Hint: We defined the standard error in the previous stat exercise (e-stat04).
## TASK: Compute the standard error
df_q2 <-
df_data_norm %>%
bootstraps(., times = 1000) %>%
mutate(
sample_mean = map_dbl(
splits,
function(split_df) {
split_df %>%
analysis() %>%
summarize(sample_mean = mean(x)) %>%
pull(sample_mean)
}
)
) %>%
summarize(se = sd(sample_mean))
df_q2
## # A tibble: 1 × 1
## se
## <dbl>
## 1 0.134
The following test will verify that your df_q2
is correct:
## NOTE: No need to change this!
assertthat::assert_that(
(df_q2 %>% pull(se)) > 0.1,
msg = "Take a closer look at the definition of the standard error. We only divide by sqrt(n) when using the standard deviation of the *population* (not the standard deviation of the *samping distribution*)."
)
## [1] TRUE
## [1] "Great job!"
We can use a sampling distribution to build a “reasonable interval” for the population value we’re trying to estimate.
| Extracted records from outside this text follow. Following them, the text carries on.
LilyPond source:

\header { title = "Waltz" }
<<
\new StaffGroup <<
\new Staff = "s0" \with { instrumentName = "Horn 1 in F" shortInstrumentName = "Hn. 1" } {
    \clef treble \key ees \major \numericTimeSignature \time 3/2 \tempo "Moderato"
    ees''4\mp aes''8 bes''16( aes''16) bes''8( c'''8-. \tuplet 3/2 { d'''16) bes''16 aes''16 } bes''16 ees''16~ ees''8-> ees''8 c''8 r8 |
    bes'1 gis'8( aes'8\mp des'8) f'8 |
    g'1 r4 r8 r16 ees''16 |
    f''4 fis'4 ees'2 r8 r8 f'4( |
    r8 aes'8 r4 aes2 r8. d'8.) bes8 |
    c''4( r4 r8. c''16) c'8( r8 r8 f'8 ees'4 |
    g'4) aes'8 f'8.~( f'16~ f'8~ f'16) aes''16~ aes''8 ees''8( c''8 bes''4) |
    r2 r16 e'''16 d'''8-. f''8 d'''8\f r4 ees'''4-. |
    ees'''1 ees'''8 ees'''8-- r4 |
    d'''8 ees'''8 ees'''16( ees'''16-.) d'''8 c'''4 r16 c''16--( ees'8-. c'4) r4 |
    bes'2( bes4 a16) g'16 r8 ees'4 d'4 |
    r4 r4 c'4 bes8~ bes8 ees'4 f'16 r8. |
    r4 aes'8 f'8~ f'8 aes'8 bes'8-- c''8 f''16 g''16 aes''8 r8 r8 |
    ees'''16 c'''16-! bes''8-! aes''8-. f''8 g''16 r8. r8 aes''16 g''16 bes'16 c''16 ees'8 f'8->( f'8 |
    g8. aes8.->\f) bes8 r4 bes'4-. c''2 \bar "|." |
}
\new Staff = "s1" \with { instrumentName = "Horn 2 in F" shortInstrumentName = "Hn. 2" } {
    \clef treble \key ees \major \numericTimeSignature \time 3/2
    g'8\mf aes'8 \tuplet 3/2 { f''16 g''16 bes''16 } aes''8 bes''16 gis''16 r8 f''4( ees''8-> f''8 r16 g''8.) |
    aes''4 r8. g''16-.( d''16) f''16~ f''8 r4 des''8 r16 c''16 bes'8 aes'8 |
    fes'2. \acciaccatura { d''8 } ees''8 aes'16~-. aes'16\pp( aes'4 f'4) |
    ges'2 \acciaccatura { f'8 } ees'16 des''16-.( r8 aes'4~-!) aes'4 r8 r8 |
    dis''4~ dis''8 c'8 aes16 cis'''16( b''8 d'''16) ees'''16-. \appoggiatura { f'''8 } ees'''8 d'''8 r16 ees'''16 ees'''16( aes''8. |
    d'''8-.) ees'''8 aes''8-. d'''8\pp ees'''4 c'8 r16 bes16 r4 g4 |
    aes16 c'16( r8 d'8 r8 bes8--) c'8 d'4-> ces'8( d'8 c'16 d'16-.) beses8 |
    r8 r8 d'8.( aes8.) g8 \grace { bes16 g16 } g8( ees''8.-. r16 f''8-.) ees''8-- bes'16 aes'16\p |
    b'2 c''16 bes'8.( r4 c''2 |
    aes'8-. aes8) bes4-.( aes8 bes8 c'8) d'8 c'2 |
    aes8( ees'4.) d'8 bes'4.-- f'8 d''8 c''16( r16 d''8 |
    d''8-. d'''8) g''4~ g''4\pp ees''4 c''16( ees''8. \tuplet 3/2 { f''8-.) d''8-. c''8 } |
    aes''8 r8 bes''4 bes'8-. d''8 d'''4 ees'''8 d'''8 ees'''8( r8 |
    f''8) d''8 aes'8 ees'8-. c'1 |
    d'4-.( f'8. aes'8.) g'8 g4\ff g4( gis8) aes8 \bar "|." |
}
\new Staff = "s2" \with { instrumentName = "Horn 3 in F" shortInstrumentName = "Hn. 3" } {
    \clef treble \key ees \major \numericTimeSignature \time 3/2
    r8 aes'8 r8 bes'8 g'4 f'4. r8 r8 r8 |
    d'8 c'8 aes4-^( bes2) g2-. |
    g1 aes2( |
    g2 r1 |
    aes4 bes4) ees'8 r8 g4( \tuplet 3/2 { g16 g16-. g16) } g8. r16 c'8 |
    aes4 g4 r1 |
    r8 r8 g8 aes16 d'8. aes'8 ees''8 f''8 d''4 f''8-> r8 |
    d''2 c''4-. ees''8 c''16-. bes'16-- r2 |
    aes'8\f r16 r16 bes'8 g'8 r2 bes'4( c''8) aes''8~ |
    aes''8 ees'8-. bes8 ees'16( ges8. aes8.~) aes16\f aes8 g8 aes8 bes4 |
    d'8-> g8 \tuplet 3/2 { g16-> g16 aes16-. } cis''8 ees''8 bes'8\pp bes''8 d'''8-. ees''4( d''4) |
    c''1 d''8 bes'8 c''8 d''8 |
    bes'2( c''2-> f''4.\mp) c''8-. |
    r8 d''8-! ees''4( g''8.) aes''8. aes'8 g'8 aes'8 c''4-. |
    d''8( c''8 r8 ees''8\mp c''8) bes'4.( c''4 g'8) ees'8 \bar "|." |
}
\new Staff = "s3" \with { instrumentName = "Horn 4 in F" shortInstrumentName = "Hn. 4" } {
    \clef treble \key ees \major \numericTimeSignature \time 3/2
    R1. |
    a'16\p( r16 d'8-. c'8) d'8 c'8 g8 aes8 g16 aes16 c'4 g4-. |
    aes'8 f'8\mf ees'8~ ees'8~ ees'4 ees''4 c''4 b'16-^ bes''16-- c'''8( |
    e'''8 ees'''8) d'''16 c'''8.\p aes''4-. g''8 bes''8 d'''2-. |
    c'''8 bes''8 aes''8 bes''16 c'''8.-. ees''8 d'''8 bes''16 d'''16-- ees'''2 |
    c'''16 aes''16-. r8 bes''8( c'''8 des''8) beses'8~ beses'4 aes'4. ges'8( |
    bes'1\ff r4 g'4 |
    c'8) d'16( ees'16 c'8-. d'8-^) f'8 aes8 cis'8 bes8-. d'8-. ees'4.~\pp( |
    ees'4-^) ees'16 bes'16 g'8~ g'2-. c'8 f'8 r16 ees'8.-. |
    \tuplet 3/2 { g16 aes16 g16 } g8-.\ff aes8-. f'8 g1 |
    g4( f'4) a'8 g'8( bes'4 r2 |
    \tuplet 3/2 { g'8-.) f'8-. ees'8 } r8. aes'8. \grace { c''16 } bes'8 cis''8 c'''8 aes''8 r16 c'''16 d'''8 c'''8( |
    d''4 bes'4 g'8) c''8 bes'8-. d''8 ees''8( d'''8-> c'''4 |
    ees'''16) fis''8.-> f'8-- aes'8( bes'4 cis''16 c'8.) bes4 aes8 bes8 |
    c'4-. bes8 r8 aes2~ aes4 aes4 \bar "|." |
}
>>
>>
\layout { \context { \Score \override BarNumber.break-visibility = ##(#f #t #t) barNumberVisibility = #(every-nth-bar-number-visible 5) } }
We can do this by taking quantiles of the distribution.
37.3.5 q3 Quantiles of the sampling distribution
Compute the lower and upper quantiles of the sampling distribution for the mean, such that 0.99 of the distribution is contained within the endpoints, and an equal amount of the distribution lands on either side outside the endpoints.
Hint: You should use the alpha
provided below, but you need to select half of alpha
from the left tail, and half from the right tail.
## TASK: Compute the lower and upper quantiles of the sampling distribution
alpha <- 0.01
df_q3 <-
df_demo %>%
summarize(
# task_begin
# mean_lo = ?,
# mean_up = ?,
# task_end
mean_lo = quantile(sample_mean, alpha / 2),
mean_up = quantile(sample_mean, 1 - alpha / 2),
)
The following will visualize your results against the sampling distribution:
## NOTE: Do not edit this code
df_demo %>%
ggplot(aes(sample_mean)) +
geom_histogram() +
geom_vline(
data = df_q3,
mapping = aes(xintercept = mean_lo)
) +
geom_vline(
data = df_q3,
mapping = aes(xintercept = mean_up)
)
## `stat_bin()` using `bins = 30`. Pick better value with `binwidth`.
The following test will verify that your df_q2
is correct:
## NOTE: No need to change this!
assertthat::assert_that(
abs(
df_q3 %>% pull(mean_lo) %>% .[[1]]
- quantile(df_demo$sample_mean, 0.005)
) < 1e-3,
msg = "Your value of mean_lo is incorrect"
)
## [1] TRUE
assertthat::assert_that(
abs(
df_q3 %>% pull(mean_up) %>% .[[1]]
- quantile(df_demo$sample_mean, 0.995)
) < 1e-3,
msg = "Your value of mean_up is incorrect"
)
## [1] TRUE
## [1] "Great job!"
These upper and lower quantiles construct a confidence interval, an important tool for quantifying uncertainty. We’ll discuss the interpretation of confidence intervals in e-stat07-clt
. However, if you’d like a preview, this animation is the best visual explain I’ve found on how confidence intervals are constructed [3].
37.4 Notes
[1] This is because rsample
does some fancy stuff under the hood. Basically bootstraps
does not make any additional copies of the data; the price we pay for this efficiency is the need to call analysis()
.
[2] For a slightly more mathematical treatment of the bootstrap, try these MIT course notes
[3] This the best visualization of the confidence interval concept that I have ever found. Click through Frequentist Inference > Confidence Interval to see the animation.